Running the Application

Using Docker (Recommended)

This is the easiest and recommended way to run the application.

  1. Build the Docker image:

    docker build -t fastapi_gemma_translate .
  2. Run the Docker container: This command runs the container in detached mode (-d) and maps port 8080 on your host to port 8080 in the container.

    docker run -d --name ai_container_cpu -p 127.0.0.1:8080:8080 -v C:/Users/username/Desktop/git/fastapi-gemma-translate/_models:/code/models fastapi_gemma_translate

Alternatively you can pull and run my docker image:

  1. Pull the Docker image:

    docker image pull grctest/fastapi_gemma_translate
  2. Run the Docker container: This command runs the container in detached mode (-d) and maps port 8080 on your host to port 8080 in the container.

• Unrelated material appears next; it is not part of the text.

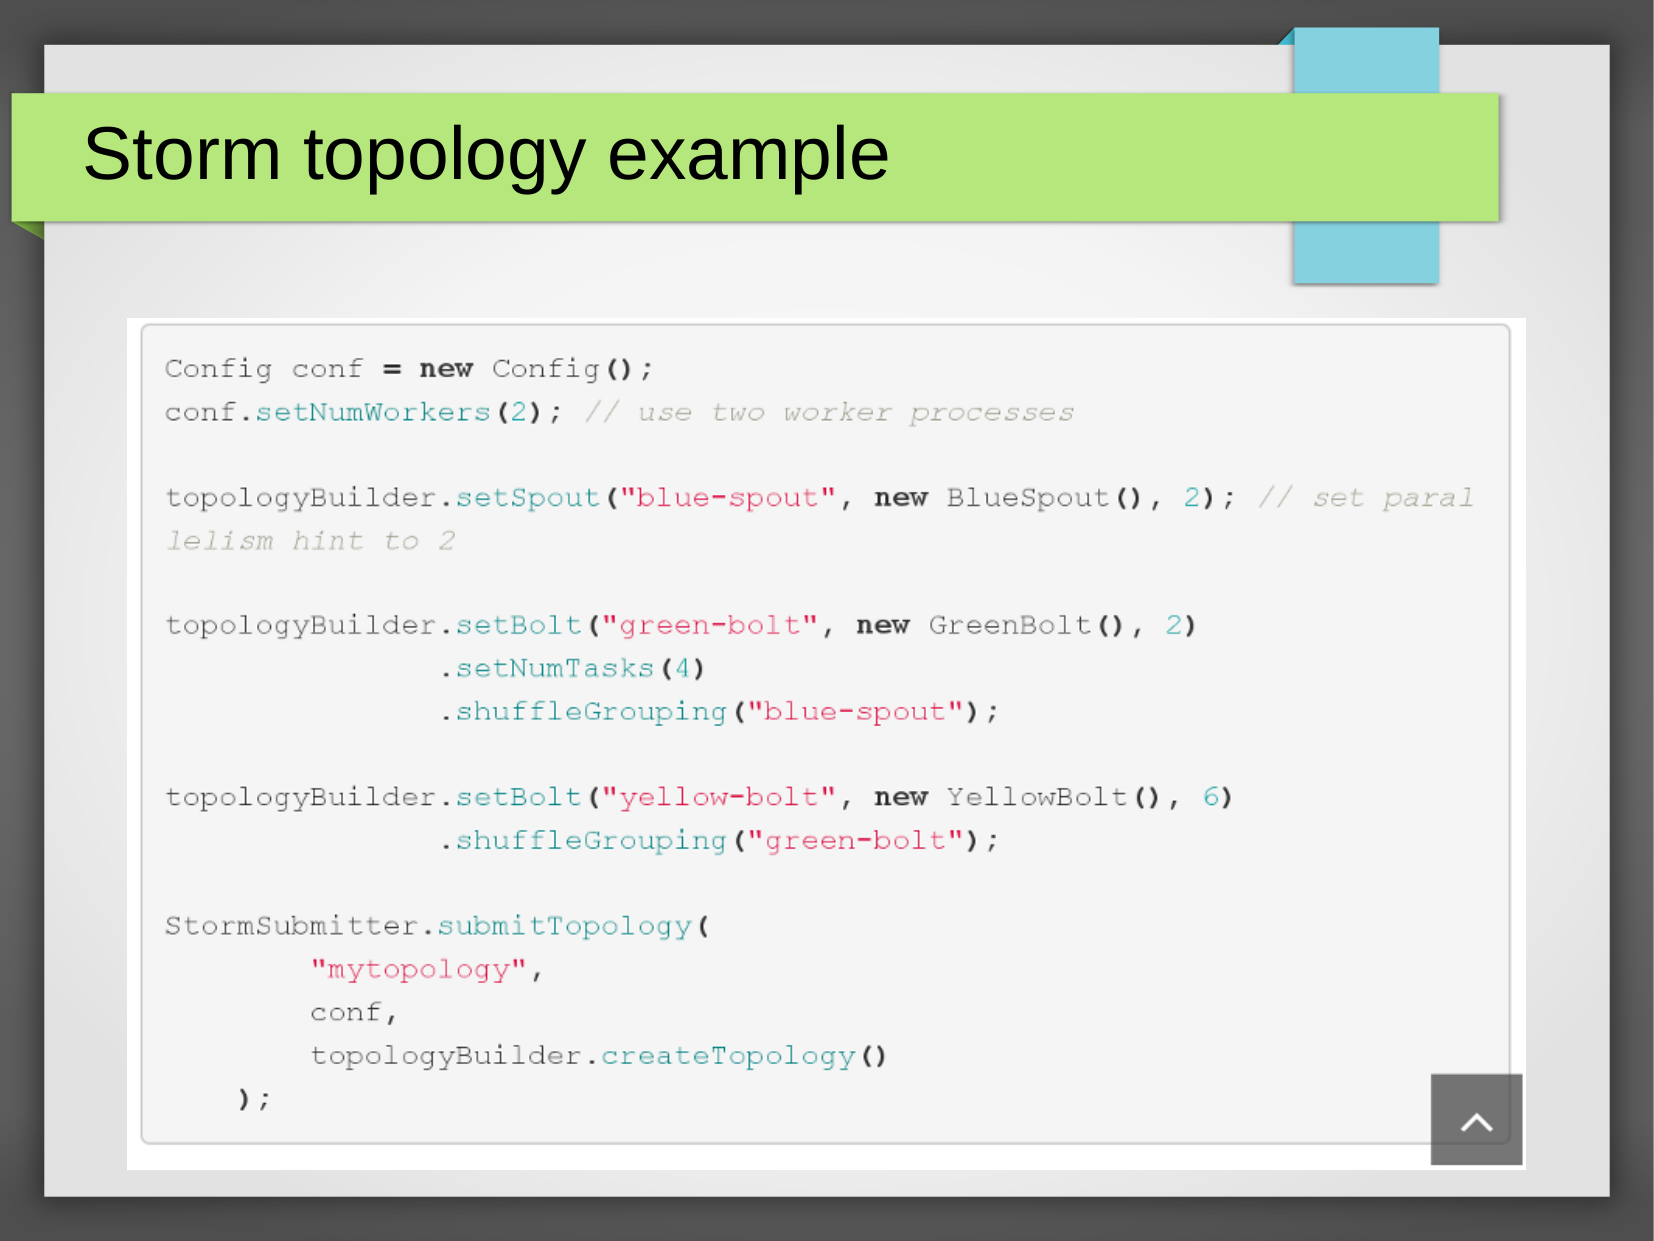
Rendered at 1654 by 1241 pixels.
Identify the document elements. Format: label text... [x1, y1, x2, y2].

title Storm topology example [82, 94, 1264, 213]
picture [0, 0, 1654, 1241]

    docker run -d --name ai_container_cpu -p 127.0.0.1:8080:8080 -v C:/Users/username/Desktop/git/fastapi-gemma-translate/_models:/code/models grctest/fastapi_gemma_translate

The above were for CPU-only mode, if you want Nvidia CUDA GPU support you'll need to use the CudaDockerfile, either by:

  1. Building the Docker image:

    docker build -t fastapi_gemma_translate_cuda:legacy -f LegacyCudaDockerfile .
    docker build -t fastapi_gemma_translate_cuda:mainstream -f MainstreamCudaDockerfile .
    docker build -t fastapi_gemma_translate_cuda:future -f FutureCudaDockerfile .
    docker build -t grctest/fastapi_gemma_translate_cuda:legacy -f LegacyCudaDockerfile .
    docker build -t grctest/fastapi_gemma_translate_cuda:mainstream -f MainstreamCudaDockerfile .
    docker build -t grctest/fastapi_gemma_translate_cuda:future -f FutureCudaDockerfile .
  2. Pulling the Docker image:

    docker image pull grctest/fastapi_gemma_translate_cuda:legacy

    Then you need to use the GPU flag:

    docker run --gpus all -d --name ai_container_gpu -p 127.0.0.1:8080:8080 -v C:/Users/username/Desktop/git/fastapi-gemma-translate/_models:/code/models -e LLAMA_N_GPU_LAYERS=-1 fastapi_gemma_translate_cuda:legacy
    docker run --gpus all -d --name ai_container_cuda -p 127.0.0.1:8080:8080 -v C:/Users/username/Desktop/git/fastapi-gemma-translate/_models:/code/models -e LLAMA_N_GPU_LAYERS=-1 grctest/fastapi_gemma_translate_cuda:legacy

Note: The C:/Users/username/Desktop/git/fastapi-gemma-translate/_models folder can be replaced by the path you've downloaded the gguf folders+files to.

Container GPU variants:

  • Legacy: Pascal / 10xx Nvidia cards

  • Mainstream: Turing to Ada / 20xx, 30xx, 40xx, A100 Nvidia cards

  • Future: Blackwell / 50xx Nvidia cards

Local Development

For development, you can run the application directly with Uvicorn, which enables auto-reloading.

uvicorn app.main:app --host 0.0.0.0 --port 8080 --reload

API Usage

Once the server is running, you can access the interactive API documentation:


License

This project is licensed under the MIT License. See the LICENSE file for details.